- _TASK_
Under this line are the records; write out word for word the part that begins at the line containing "umbaust, einen PoE-Injektor" and ends at the line containing "Vergleich: PoE, konventionelle", and no more.

+++ EXERCISE INPUT +++

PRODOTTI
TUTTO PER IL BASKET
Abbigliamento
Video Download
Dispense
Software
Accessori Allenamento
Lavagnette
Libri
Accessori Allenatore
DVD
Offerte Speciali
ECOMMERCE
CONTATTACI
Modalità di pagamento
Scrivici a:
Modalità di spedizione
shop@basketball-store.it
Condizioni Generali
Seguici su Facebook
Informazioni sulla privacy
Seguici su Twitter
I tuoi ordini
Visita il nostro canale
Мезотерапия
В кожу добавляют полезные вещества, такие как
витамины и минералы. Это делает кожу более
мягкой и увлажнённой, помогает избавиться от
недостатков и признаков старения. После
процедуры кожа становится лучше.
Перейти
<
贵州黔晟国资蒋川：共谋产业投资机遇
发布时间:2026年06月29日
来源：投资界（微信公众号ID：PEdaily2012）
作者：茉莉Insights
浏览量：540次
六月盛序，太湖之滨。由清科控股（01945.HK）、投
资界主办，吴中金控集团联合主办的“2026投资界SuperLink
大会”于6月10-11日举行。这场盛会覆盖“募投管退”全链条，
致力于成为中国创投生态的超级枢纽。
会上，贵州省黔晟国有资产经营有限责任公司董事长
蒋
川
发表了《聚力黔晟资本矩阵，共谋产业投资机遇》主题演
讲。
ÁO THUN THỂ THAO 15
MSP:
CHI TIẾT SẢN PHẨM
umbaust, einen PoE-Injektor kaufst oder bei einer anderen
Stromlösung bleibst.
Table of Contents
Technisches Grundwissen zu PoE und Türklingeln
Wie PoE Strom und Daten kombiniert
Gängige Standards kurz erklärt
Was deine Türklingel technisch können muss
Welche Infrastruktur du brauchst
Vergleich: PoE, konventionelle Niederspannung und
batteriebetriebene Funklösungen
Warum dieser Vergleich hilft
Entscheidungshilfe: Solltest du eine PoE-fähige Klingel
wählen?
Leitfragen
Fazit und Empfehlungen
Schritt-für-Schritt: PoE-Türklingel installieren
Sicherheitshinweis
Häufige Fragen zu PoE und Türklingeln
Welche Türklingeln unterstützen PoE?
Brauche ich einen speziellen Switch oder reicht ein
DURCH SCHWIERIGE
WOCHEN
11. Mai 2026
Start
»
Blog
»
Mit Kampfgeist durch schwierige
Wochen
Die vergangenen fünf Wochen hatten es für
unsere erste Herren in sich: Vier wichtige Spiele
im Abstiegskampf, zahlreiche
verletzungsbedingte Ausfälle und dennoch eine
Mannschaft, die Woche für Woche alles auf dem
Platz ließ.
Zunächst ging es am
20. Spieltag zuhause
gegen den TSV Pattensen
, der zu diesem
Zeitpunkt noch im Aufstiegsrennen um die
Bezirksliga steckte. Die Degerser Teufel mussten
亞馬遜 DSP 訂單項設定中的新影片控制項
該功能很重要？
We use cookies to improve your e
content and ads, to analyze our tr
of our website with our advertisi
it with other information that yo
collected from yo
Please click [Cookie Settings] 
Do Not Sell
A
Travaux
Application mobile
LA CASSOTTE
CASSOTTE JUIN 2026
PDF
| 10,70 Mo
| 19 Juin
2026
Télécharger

+++

- _RESPONSE TO THE EXERCISE_
umbaust, einen PoE-Injektor kaufst oder bei einer anderen
Stromlösung bleibst.
Table of Contents
Technisches Grundwissen zu PoE und Türklingeln
Wie PoE Strom und Daten kombiniert
Gängige Standards kurz erklärt
Was deine Türklingel technisch können muss
Welche Infrastruktur du brauchst
Vergleich: PoE, konventionelle Niederspannung und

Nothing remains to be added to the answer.